On March 30, J&J and the Trump administration announced a vaccine partnership that includes a massive, $456 million investment by U.S. taxpayers and similar spending by the company. On April 16, Moderna, a small biotech company, said it will receive up to $483 million in federal funds to speed the development of its vaccine candidate.
With so much government money at stake, corporate recipients should make detailed disclosures of how it is spent, said David Mitchell, the founder of Patients for Affordable Drugs, a consumer group.
Money will be an issue again, too. In February, Alex Azar, Health and Human Services secretary, said he was unable to promise that a coronavirus vaccine would be affordable for everybody. Gilead, whose stock has jumped 20% this year, will be guided by “principles of affordability” in marketing remdesivir, O’Day said recently. But it hasn’t set a price.

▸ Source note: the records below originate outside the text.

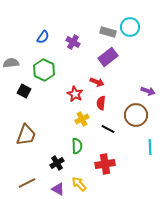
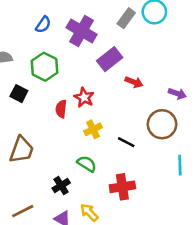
gray rectangle: (108, 32) -> (126, 18), turned -70
purple cross: (73, 42) -> (82, 31), size x1.6
purple rectangle: (108, 57) -> (110, 59), moved
red arrow: (97, 82) -> (134, 82), moved
red semicircle: (101, 103) -> (61, 109), moved
green semicircle: (77, 146) -> (87, 164), turned -56

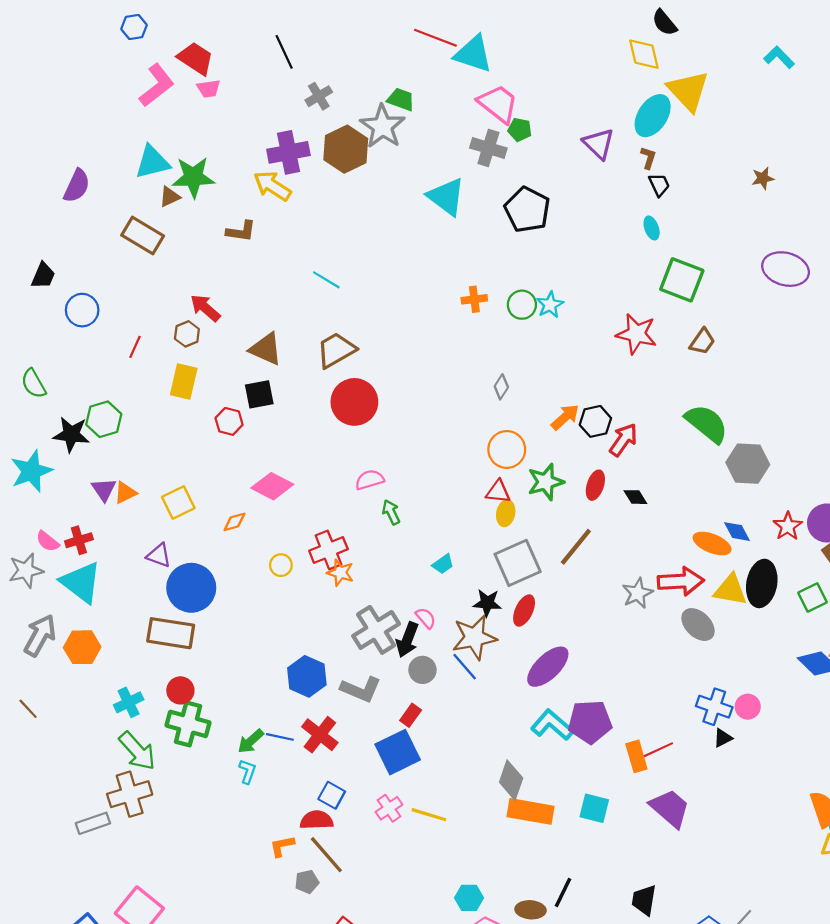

J&J has said it will offer its vaccine “on a not-for-profit basis for emergency pandemic use.” It is the only developer so far promising to limit profits on coronavirus vaccines. Mitchell said the company should spell out what that means and pledge to forgo all profits for the treatment, not just during the emergency.
“When taxpayers are involved, we should have a say in what the price is and what the profit is,” he said. “There is plenty in Johnson & Johnson’s history to show why you should be cautious in dealing with them.”
A J&J spokesman did not respond when asked to comment on the Patients for Affordable Drugs proposal.
This story was produced by Kaiser Health News, an editorially independent program of the Kaiser Family Foundation.